Layout element annotations:
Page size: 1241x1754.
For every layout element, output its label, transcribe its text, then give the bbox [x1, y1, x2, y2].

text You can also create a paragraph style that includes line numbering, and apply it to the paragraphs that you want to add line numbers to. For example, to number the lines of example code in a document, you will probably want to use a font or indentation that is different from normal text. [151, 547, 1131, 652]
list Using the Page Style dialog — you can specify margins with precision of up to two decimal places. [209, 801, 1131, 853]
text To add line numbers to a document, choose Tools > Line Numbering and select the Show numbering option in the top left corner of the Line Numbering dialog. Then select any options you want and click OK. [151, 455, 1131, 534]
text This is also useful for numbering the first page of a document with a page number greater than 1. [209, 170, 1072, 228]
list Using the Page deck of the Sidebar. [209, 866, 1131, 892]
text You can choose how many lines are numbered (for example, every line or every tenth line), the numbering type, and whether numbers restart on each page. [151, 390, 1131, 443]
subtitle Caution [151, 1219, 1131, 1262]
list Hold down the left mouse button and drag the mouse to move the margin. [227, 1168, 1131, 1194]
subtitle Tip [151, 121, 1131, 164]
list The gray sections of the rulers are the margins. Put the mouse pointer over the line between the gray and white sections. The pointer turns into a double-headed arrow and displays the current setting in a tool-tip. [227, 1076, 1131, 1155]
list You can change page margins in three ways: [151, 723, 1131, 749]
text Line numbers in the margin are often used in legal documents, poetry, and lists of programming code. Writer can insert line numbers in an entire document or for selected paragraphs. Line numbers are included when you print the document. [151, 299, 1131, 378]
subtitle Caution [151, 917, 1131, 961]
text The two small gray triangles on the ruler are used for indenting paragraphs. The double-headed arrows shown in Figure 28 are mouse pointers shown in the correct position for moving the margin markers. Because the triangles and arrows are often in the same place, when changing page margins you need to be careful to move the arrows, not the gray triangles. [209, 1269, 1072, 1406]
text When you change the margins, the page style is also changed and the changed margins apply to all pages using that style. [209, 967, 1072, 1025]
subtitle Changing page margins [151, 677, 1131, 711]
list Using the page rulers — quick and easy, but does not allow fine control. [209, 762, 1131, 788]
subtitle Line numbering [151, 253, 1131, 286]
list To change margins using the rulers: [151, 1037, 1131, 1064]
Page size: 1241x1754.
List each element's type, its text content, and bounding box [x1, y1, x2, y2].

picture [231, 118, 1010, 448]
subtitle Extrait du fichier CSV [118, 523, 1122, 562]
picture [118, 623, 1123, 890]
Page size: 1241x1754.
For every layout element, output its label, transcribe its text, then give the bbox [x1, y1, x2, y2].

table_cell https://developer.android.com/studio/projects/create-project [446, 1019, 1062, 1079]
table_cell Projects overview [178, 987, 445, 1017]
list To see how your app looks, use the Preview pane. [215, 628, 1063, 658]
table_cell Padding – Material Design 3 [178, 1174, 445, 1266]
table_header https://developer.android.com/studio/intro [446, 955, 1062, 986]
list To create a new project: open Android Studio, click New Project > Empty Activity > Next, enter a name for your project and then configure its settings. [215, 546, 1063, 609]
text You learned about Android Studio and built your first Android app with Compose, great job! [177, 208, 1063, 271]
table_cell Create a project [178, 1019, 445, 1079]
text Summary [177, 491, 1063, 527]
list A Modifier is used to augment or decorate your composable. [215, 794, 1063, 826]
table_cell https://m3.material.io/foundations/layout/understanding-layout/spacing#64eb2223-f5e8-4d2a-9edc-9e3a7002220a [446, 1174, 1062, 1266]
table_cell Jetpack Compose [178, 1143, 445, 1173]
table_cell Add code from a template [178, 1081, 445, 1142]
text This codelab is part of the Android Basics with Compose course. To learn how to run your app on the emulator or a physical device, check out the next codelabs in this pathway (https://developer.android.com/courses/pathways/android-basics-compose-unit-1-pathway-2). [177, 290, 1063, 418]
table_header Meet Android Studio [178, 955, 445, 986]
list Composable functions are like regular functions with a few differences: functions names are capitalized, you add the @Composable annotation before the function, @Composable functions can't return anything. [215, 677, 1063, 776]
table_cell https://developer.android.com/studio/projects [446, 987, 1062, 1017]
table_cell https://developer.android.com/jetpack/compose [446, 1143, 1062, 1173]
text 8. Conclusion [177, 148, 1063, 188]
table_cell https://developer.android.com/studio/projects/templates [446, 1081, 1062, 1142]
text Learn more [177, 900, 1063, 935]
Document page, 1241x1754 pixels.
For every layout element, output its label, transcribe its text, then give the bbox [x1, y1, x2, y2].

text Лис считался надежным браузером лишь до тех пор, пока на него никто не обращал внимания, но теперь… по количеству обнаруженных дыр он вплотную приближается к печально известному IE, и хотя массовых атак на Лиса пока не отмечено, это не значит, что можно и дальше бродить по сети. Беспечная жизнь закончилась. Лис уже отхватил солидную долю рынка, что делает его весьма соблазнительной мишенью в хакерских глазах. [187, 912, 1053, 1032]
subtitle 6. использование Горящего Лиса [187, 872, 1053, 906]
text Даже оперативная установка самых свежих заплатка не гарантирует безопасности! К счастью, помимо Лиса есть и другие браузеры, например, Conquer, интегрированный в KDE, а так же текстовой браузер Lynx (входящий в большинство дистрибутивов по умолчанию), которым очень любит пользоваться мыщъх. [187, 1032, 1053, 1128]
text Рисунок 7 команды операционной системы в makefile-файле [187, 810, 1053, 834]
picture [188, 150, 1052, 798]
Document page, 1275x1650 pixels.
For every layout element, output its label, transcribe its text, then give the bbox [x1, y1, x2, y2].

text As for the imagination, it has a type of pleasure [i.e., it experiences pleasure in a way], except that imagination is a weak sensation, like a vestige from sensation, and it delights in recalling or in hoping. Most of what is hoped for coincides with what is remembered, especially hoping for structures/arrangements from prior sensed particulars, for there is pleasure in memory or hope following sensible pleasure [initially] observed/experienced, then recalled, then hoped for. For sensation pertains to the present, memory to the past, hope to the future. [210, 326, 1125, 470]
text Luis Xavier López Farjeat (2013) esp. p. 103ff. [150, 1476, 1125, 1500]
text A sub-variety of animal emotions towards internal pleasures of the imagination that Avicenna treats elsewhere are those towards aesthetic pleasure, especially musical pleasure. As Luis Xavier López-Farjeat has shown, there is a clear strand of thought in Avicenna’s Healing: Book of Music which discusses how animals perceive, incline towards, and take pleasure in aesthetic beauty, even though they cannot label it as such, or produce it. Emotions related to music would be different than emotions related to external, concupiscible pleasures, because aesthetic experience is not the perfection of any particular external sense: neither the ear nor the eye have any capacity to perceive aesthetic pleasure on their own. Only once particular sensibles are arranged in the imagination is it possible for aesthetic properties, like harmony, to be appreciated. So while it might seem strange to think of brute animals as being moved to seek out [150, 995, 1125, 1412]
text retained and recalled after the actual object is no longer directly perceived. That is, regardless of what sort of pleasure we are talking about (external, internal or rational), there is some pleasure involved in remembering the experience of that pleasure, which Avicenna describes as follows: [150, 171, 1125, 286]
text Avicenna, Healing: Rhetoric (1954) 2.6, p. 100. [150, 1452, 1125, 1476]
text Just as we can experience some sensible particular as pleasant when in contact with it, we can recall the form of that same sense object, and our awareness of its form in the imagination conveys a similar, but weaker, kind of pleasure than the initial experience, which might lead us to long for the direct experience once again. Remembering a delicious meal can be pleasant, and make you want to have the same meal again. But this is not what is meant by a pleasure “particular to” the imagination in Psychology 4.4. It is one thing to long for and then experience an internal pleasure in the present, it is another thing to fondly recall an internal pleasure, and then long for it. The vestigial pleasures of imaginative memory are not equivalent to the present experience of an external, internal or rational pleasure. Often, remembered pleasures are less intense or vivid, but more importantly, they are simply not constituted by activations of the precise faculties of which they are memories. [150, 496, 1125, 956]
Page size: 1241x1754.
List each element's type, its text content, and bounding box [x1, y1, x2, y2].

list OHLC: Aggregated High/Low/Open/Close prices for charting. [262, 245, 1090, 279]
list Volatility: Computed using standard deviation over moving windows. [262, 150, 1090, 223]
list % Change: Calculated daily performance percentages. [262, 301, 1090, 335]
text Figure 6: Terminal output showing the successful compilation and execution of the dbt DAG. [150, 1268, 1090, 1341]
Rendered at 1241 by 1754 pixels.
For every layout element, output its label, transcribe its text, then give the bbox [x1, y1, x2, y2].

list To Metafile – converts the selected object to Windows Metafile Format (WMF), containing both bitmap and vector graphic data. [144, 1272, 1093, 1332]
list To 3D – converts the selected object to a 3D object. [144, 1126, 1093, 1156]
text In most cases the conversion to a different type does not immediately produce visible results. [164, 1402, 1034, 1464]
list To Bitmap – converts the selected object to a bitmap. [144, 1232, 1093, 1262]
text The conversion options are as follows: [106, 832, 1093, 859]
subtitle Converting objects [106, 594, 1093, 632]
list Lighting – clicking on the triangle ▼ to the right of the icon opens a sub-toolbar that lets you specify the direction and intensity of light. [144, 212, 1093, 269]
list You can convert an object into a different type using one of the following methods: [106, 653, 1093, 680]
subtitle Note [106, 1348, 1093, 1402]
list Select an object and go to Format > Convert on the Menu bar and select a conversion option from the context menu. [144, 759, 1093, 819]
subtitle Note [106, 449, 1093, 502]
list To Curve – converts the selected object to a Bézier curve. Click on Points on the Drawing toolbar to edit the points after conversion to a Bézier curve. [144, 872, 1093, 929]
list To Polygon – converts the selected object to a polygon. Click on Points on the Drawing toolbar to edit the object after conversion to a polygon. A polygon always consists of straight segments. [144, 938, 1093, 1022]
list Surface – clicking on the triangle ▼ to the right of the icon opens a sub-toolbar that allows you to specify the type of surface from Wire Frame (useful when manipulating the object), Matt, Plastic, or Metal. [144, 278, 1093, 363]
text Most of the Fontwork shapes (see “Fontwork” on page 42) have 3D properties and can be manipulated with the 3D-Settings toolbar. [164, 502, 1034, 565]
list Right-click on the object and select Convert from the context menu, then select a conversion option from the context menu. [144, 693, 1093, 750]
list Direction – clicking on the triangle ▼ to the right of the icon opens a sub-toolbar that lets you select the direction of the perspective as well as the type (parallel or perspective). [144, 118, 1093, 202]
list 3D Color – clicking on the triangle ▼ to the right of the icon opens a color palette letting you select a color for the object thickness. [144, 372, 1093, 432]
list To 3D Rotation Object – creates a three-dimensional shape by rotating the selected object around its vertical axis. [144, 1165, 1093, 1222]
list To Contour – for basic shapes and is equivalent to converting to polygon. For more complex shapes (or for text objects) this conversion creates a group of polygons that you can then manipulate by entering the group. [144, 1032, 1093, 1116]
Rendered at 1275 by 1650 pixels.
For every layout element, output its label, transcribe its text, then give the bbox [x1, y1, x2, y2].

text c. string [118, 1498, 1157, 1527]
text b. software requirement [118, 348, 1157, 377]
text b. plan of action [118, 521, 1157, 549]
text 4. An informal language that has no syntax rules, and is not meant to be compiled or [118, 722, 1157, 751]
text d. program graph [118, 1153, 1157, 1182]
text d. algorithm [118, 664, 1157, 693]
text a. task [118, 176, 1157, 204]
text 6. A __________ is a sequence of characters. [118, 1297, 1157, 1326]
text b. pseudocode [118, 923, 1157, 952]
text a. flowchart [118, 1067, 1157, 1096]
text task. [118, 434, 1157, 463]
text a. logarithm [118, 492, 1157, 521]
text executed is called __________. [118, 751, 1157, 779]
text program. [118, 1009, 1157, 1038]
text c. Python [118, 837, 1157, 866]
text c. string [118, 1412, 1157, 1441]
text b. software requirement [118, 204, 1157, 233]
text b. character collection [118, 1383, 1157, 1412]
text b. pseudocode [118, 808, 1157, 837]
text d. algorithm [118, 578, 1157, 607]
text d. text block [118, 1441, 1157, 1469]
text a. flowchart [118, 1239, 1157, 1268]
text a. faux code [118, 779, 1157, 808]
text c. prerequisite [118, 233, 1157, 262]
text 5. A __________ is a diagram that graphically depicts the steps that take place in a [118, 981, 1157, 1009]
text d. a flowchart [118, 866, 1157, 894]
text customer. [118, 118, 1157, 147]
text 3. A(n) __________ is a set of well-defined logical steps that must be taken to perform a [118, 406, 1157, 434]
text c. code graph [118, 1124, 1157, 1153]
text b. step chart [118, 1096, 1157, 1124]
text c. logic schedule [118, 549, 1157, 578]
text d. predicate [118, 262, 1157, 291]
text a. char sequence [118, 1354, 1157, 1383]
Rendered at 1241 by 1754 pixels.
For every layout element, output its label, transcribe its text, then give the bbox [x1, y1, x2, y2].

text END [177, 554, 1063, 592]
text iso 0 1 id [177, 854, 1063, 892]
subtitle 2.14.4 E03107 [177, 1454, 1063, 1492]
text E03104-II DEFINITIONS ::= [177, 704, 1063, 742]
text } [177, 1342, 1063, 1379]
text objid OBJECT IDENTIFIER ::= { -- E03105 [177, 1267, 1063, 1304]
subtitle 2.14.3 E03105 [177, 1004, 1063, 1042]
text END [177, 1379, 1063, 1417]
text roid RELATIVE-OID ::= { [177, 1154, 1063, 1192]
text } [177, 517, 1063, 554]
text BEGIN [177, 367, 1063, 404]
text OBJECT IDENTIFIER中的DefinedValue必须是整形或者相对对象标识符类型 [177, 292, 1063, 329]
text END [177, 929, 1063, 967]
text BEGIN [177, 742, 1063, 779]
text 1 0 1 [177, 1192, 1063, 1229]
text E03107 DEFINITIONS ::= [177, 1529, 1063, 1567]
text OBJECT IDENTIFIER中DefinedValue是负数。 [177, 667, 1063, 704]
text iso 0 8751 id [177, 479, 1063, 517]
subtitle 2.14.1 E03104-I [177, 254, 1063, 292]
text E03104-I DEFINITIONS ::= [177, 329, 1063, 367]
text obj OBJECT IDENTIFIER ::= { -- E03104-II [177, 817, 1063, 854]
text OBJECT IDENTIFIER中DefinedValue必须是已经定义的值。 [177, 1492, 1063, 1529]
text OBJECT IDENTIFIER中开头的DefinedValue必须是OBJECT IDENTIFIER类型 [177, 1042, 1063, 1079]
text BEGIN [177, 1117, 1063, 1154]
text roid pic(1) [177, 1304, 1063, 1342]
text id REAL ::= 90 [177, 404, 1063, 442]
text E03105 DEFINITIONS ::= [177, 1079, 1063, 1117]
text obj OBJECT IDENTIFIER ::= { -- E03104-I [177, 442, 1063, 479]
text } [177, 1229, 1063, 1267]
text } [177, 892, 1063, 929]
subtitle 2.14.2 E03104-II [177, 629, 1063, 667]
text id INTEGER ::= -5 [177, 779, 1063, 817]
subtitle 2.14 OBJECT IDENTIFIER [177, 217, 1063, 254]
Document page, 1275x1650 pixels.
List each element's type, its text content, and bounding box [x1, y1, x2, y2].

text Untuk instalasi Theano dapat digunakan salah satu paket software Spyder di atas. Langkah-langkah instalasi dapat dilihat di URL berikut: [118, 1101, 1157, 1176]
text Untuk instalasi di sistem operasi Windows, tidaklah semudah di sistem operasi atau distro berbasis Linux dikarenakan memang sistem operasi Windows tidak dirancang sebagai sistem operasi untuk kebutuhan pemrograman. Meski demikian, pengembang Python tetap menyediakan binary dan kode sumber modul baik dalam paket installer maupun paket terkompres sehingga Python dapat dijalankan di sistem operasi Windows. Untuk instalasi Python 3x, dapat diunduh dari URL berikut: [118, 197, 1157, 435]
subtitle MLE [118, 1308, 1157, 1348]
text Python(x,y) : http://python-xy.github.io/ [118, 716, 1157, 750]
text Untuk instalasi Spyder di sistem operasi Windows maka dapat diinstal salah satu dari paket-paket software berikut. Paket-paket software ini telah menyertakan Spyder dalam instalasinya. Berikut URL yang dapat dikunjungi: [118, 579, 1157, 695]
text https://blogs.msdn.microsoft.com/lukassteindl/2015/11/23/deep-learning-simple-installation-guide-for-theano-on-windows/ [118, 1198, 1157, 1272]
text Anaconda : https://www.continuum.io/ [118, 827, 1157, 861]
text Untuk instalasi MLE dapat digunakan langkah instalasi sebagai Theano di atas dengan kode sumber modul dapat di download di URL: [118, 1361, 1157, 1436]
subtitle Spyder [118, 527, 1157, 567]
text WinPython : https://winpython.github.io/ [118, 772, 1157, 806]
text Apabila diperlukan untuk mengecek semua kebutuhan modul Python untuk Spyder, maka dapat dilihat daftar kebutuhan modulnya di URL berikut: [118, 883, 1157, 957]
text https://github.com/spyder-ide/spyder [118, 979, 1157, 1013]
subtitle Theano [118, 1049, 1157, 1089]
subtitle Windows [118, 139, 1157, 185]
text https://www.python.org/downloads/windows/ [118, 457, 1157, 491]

§ **GOAL**:
Please collect every line of the listing that contains the word "algorithm", copying each one in full. Case counts.

§ **OUTPUT BELOW**:
text d. algorithm [118, 664, 1157, 693]
text d. algorithm [118, 578, 1157, 607]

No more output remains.